> [REQUIRED WORK]: Your output must hold every entry exactly as written and none of the pictures.

Items from a dataset:
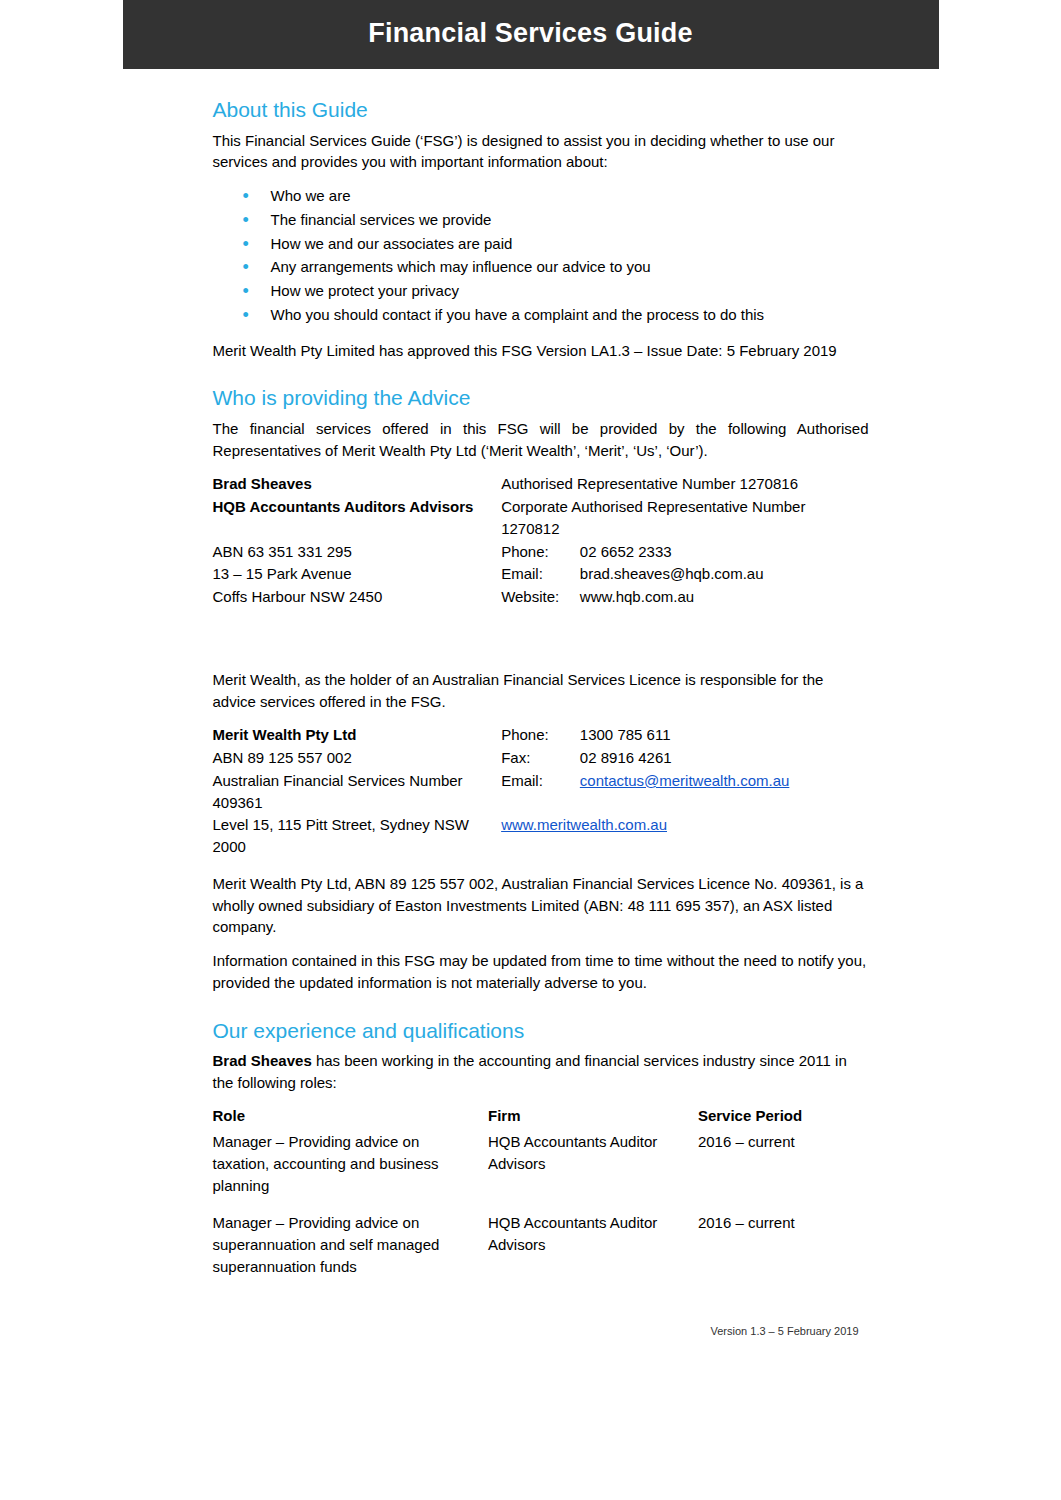Financial Services Guide
About this Guide
This Financial Services Guide (‘FSG’) is designed to assist you in deciding whether to use our services and provides you with important information about:
Who we are
The financial services we provide
How we and our associates are paid
Any arrangements which may influence our advice to you
How we protect your privacy
Who you should contact if you have a complaint and the process to do this
Merit Wealth Pty Limited has approved this FSG Version LA1.3 – Issue Date: 5 February 2019
Who is providing the Advice
The financial services offered in this FSG will be provided by the following Authorised Representatives of Merit Wealth Pty Ltd (‘Merit Wealth’, ‘Merit’, ‘Us’, ‘Our’).
| Brad Sheaves | Authorised Representative Number 1270816 |
| HQB Accountants Auditors Advisors | Corporate Authorised Representative Number 1270812 |
| ABN 63 351 331 295 | Phone: | 02 6652 2333 |
| 13 – 15 Park Avenue | Email: | brad.sheaves@hqb.com.au |
| Coffs Harbour NSW 2450 | Website: | www.hqb.com.au |
Merit Wealth, as the holder of an Australian Financial Services Licence is responsible for the advice services offered in the FSG.
| Merit Wealth Pty Ltd | Phone: | 1300 785 611 |
| ABN 89 125 557 002 | Fax: | 02 8916 4261 |
| Australian Financial Services Number 409361 | Email: | contactus@meritwealth.com.au |
| Level 15, 115 Pitt Street, Sydney NSW 2000 | www.meritwealth.com.au |
Merit Wealth Pty Ltd, ABN 89 125 557 002, Australian Financial Services Licence No. 409361, is a wholly owned subsidiary of Easton Investments Limited (ABN: 48 111 695 357), an ASX listed company.
Information contained in this FSG may be updated from time to time without the need to notify you, provided the updated information is not materially adverse to you.
Our experience and qualifications
Brad Sheaves has been working in the accounting and financial services industry since 2011 in the following roles:
| Role | Firm | Service Period |
| --- | --- | --- |
| Manager – Providing advice on taxation, accounting and business planning | HQB Accountants Auditor Advisors | 2016 – current |
| Manager – Providing advice on superannuation and self managed superannuation funds | HQB Accountants Auditor Advisors | 2016 – current |
Version 1.3 – 5 February 2019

> [ANSWER TO THIS TASK]:
Financial Services Guide
About this Guide
This Financial Services Guide (‘FSG’) is designed to assist you in deciding whether to use our services and provides you with important information about:
Who we are
The financial services we provide
How we and our associates are paid
Any arrangements which may influence our advice to you
How we protect your privacy
Who you should contact if you have a complaint and the process to do this
Merit Wealth Pty Limited has approved this FSG Version LA1.3 – Issue Date: 5 February 2019
Who is providing the Advice
The financial services offered in this FSG will be provided by the following Authorised Representatives of Merit Wealth Pty Ltd (‘Merit Wealth’, ‘Merit’, ‘Us’, ‘Our’).
| Brad Sheaves | Authorised Representative Number 1270816 |
| HQB Accountants Auditors Advisors | Corporate Authorised Representative Number 1270812 |
| ABN 63 351 331 295 | Phone: | 02 6652 2333 |
| 13 – 15 Park Avenue | Email: | brad.sheaves@hqb.com.au |
| Coffs Harbour NSW 2450 | Website: | www.hqb.com.au |
Merit Wealth, as the holder of an Australian Financial Services Licence is responsible for the advice services offered in the FSG.
| Merit Wealth Pty Ltd | Phone: | 1300 785 611 |
| ABN 89 125 557 002 | Fax: | 02 8916 4261 |
| Australian Financial Services Number 409361 | Email: | contactus@meritwealth.com.au |
| Level 15, 115 Pitt Street, Sydney NSW 2000 | www.meritwealth.com.au |
Merit Wealth Pty Ltd, ABN 89 125 557 002, Australian Financial Services Licence No. 409361, is a wholly owned subsidiary of Easton Investments Limited (ABN: 48 111 695 357), an ASX listed company.
Information contained in this FSG may be updated from time to time without the need to notify you, provided the updated information is not materially adverse to you.
Our experience and qualifications
Brad Sheaves has been working in the accounting and financial services industry since 2011 in the following roles:
| Role | Firm | Service Period |
| --- | --- | --- |
| Manager – Providing advice on taxation, accounting and business planning | HQB Accountants Auditor Advisors | 2016 – current |
| Manager – Providing advice on superannuation and self managed superannuation funds | HQB Accountants Auditor Advisors | 2016 – current |
Version 1.3 – 5 February 2019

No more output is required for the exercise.